[[ Information given, beginning ]]

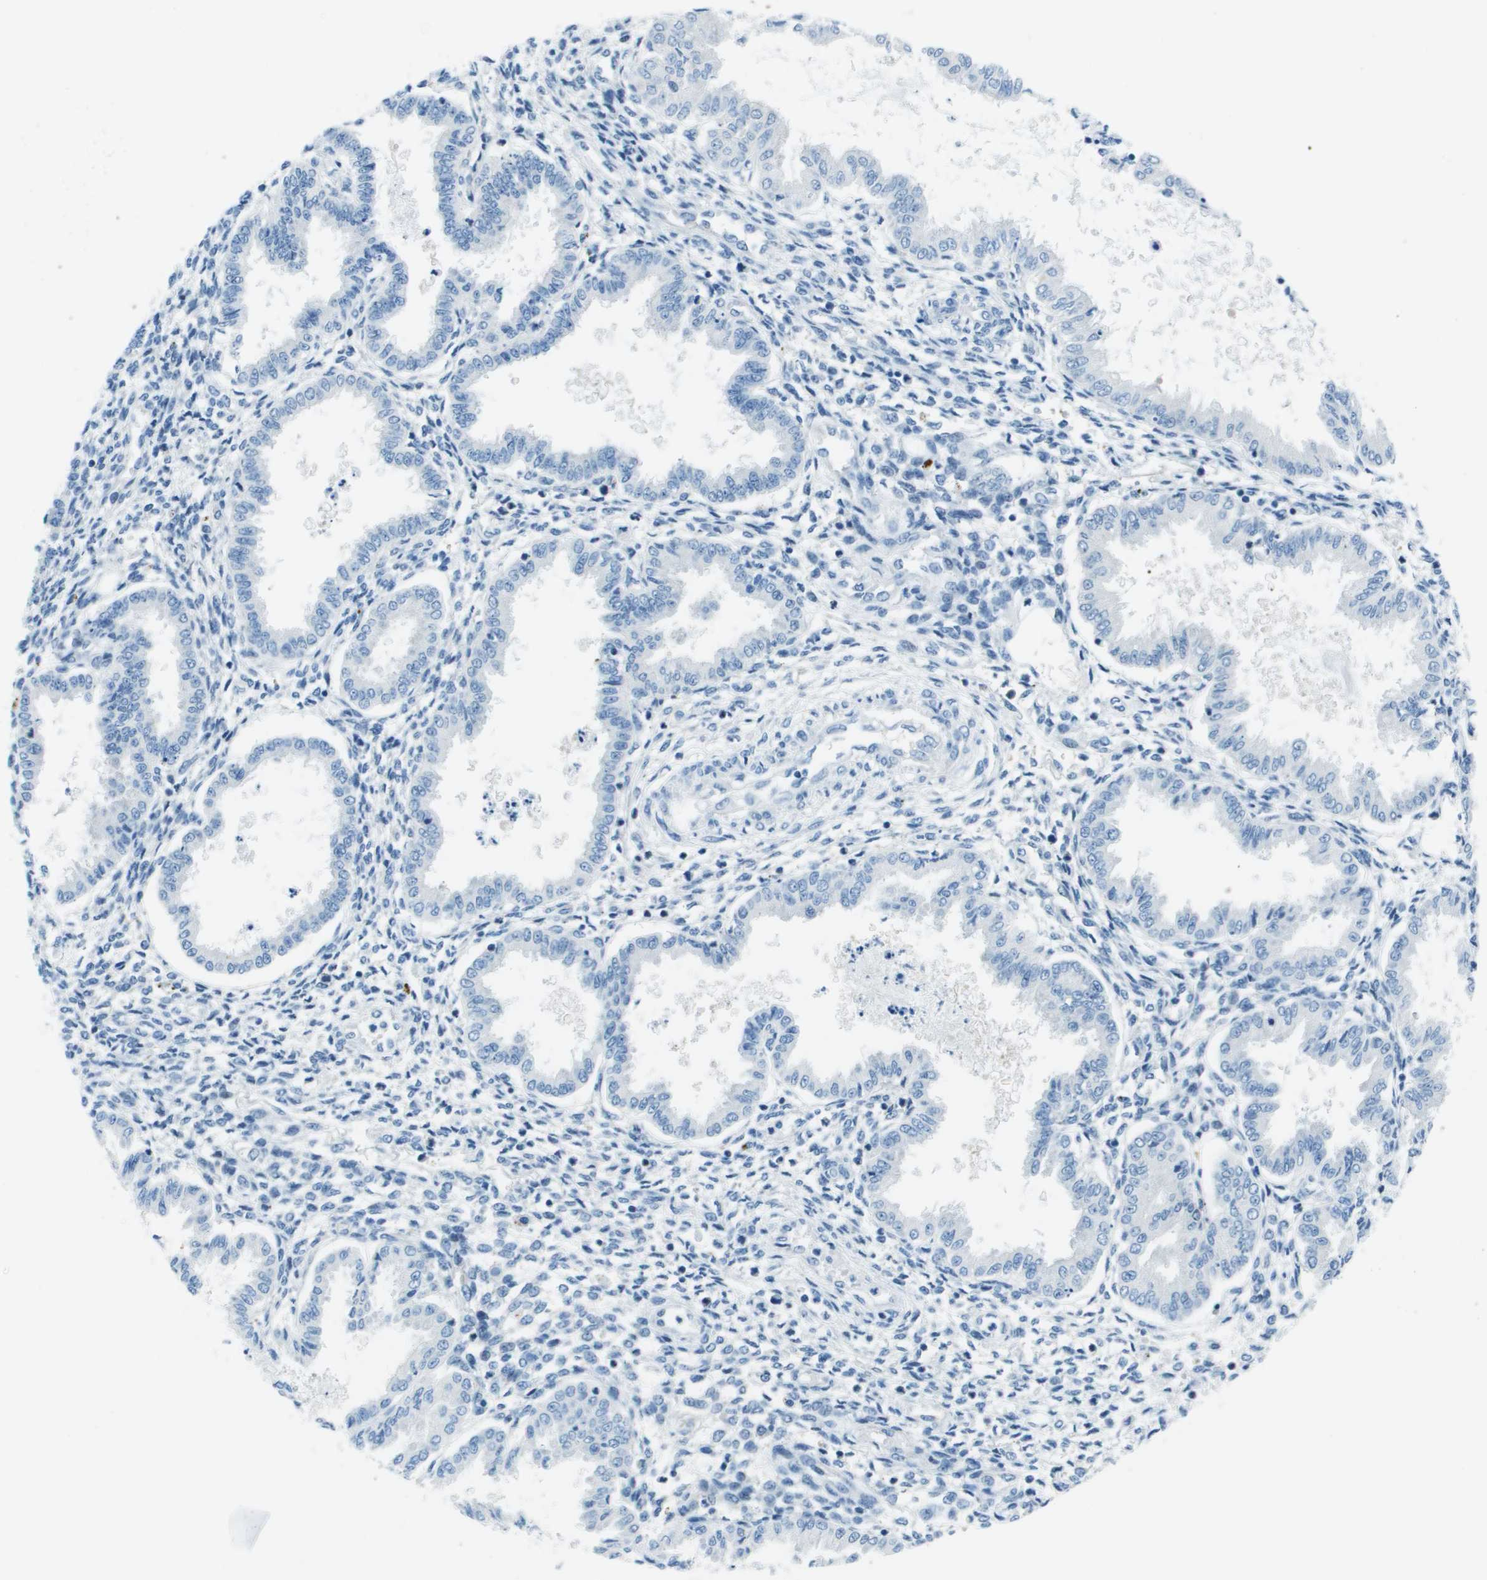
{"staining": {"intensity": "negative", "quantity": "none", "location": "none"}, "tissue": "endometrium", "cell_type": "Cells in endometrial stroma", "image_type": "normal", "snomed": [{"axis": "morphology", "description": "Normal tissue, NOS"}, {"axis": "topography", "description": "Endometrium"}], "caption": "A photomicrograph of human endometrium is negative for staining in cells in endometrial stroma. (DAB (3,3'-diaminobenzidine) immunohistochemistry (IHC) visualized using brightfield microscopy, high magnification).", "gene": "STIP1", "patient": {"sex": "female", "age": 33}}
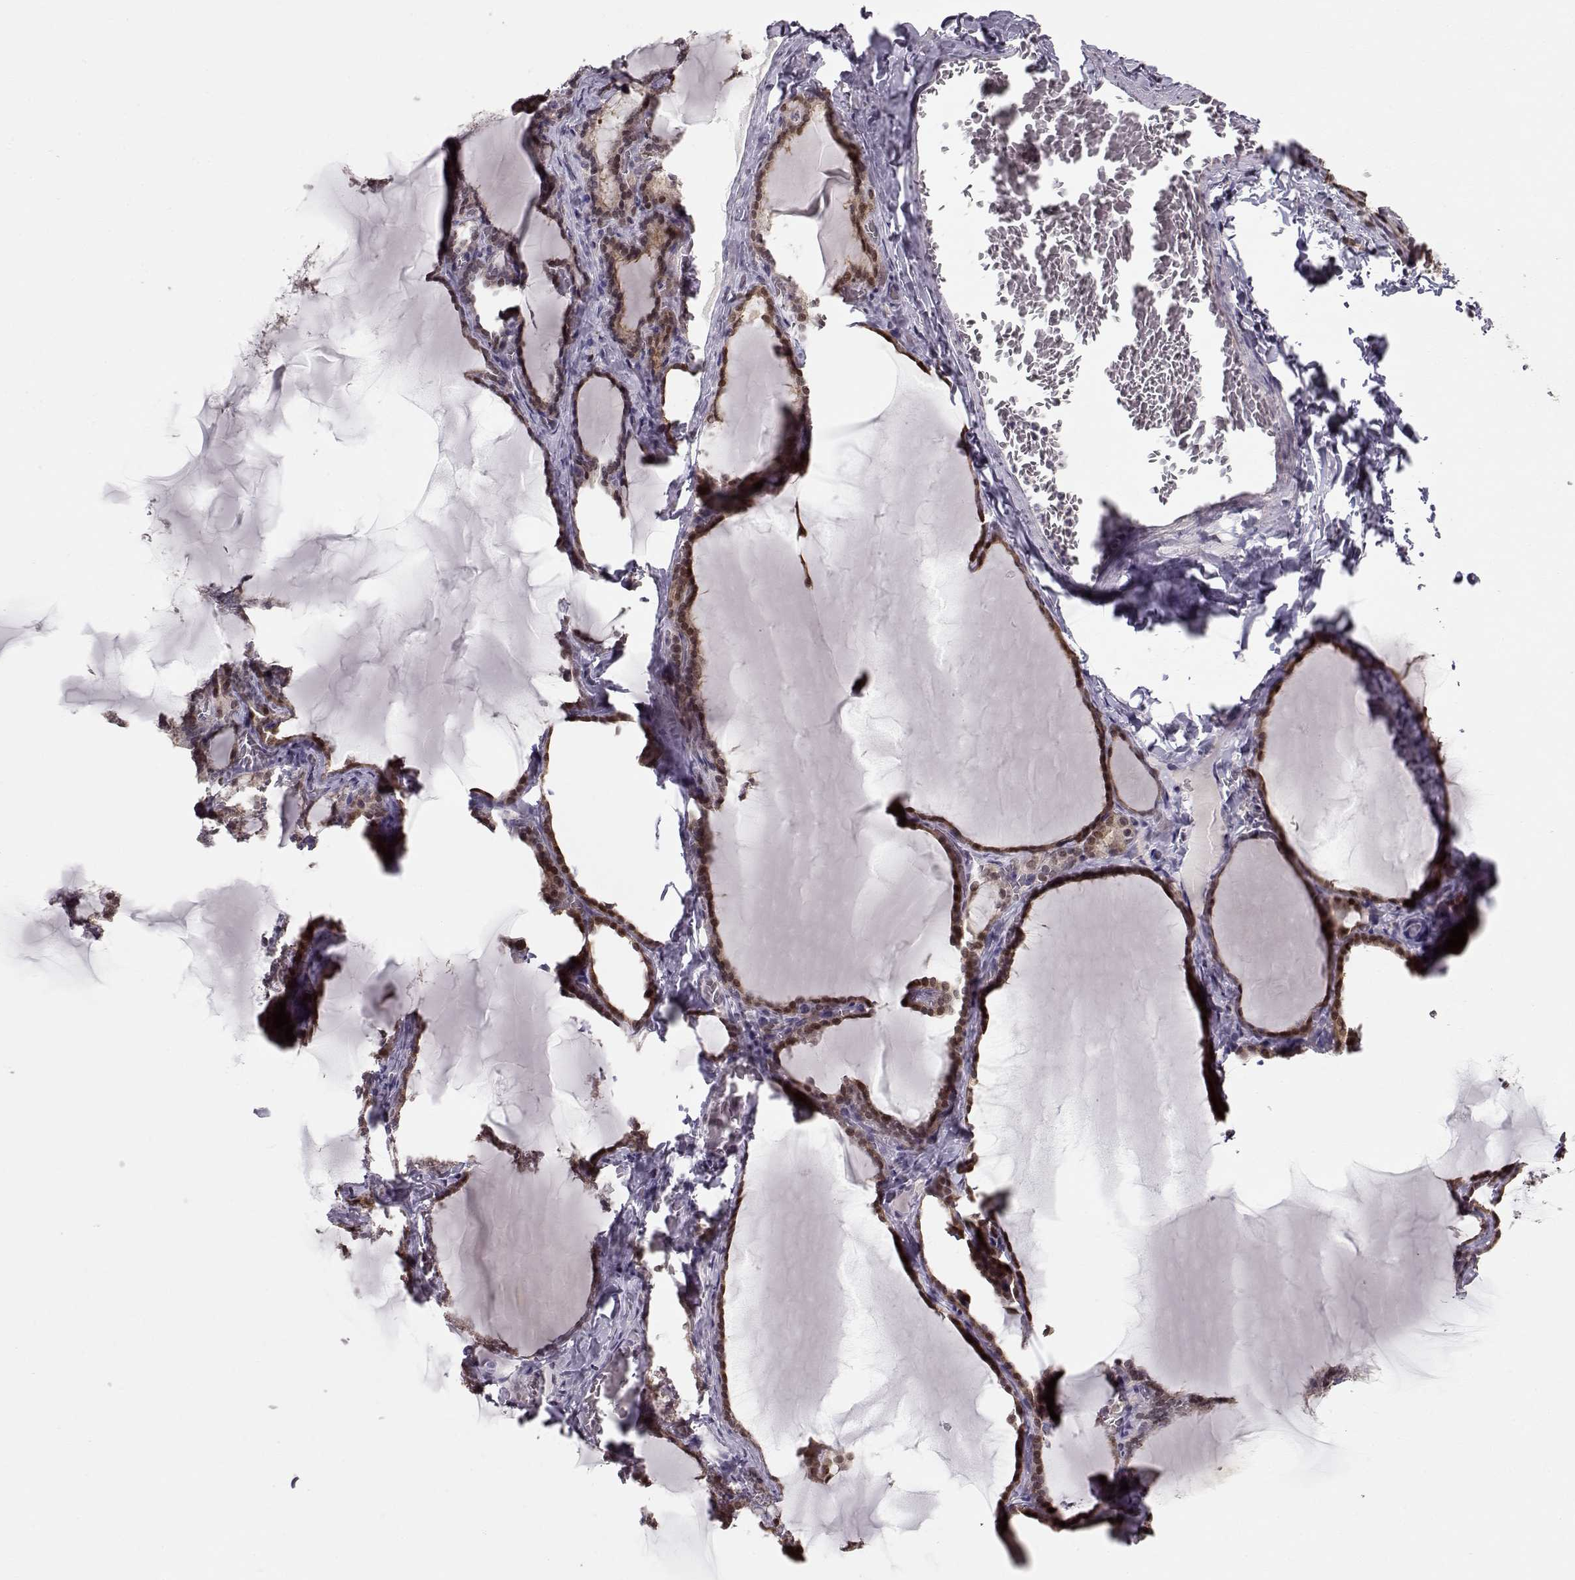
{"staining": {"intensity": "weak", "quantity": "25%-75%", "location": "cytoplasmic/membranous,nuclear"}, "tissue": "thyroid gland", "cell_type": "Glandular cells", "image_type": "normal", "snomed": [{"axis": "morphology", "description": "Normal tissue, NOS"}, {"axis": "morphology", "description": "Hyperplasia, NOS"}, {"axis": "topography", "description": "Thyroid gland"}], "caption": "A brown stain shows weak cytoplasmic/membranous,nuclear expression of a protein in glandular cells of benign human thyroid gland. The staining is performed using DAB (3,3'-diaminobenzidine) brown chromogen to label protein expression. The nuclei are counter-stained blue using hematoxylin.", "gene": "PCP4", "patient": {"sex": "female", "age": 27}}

[[ Information given, end ]]
[[ Information given, beginning ]]

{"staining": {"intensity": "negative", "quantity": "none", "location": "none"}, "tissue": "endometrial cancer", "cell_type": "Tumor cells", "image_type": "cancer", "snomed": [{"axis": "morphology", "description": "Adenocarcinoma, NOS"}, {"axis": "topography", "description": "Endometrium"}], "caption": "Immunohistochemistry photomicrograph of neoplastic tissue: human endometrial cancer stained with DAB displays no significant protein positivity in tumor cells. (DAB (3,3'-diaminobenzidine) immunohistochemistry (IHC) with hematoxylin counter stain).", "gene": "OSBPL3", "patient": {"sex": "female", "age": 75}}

[[ Information given, end ]]
[[ Information given, beginning ]]

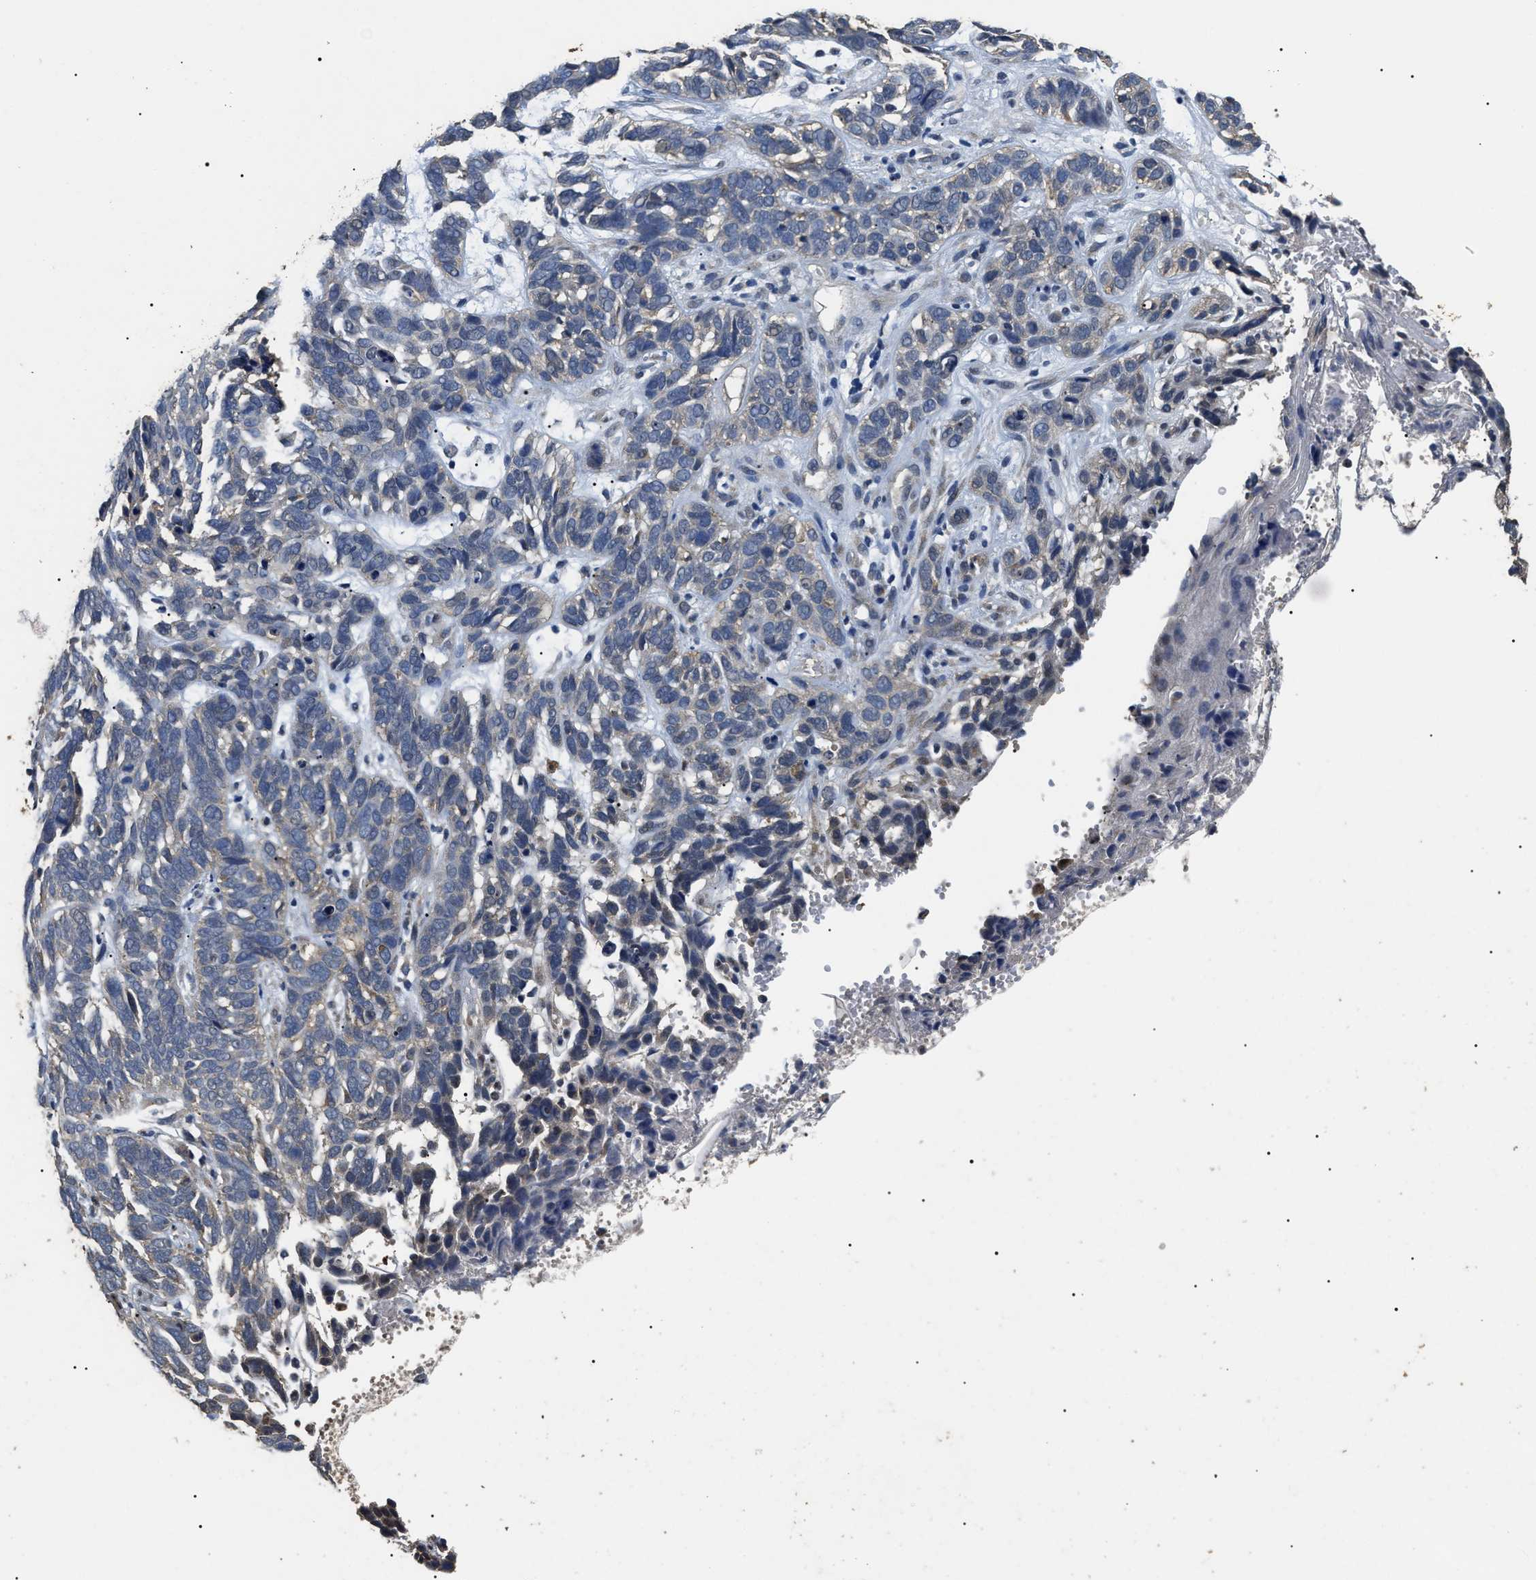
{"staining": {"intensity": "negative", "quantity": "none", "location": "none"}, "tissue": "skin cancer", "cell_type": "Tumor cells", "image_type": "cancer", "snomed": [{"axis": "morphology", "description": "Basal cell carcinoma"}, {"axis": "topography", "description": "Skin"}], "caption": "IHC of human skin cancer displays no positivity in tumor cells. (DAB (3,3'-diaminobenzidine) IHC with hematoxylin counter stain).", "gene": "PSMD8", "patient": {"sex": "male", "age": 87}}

[[ Information given, end ]]

Lines from the one above containing "photomicrograph of human" down to the one containing "brown stain shows" should be transcribed exactly, with both ends kept and no pictures.

◆ Answer section ◆
{"staining": {"intensity": "negative", "quantity": "none", "location": "none"}, "tissue": "endometrium", "cell_type": "Cells in endometrial stroma", "image_type": "normal", "snomed": [{"axis": "morphology", "description": "Normal tissue, NOS"}, {"axis": "topography", "description": "Endometrium"}], "caption": "A photomicrograph of human endometrium is negative for staining in cells in endometrial stroma. (DAB (3,3'-diaminobenzidine) immunohistochemistry (IHC) visualized using brightfield microscopy, high magnification).", "gene": "STIP1", "patient": {"sex": "female", "age": 33}}
{"staining": {"intensity": "weak", "quantity": "25%-75%", "location": "cytoplasmic/membranous,nuclear"}, "tissue": "thyroid gland", "cell_type": "Glandular cells", "image_type": "normal", "snomed": [{"axis": "morphology", "description": "Normal tissue, NOS"}, {"axis": "morphology", "description": "Hyperplasia, NOS"}, {"axis": "topography", "description": "Thyroid gland"}], "caption": "A brown stain shows weak cytoplasmic/membranous,nuclear expression of a protein in glandular cells of benign human thyroid gland. The staining is performed using DAB (3,3'-diaminobenzidine) brown chromogen to label protein expression. The nuclei are counter-stained blue using hematoxylin.", "gene": "PCP4", "patient": {"sex": "female", "age": 27}}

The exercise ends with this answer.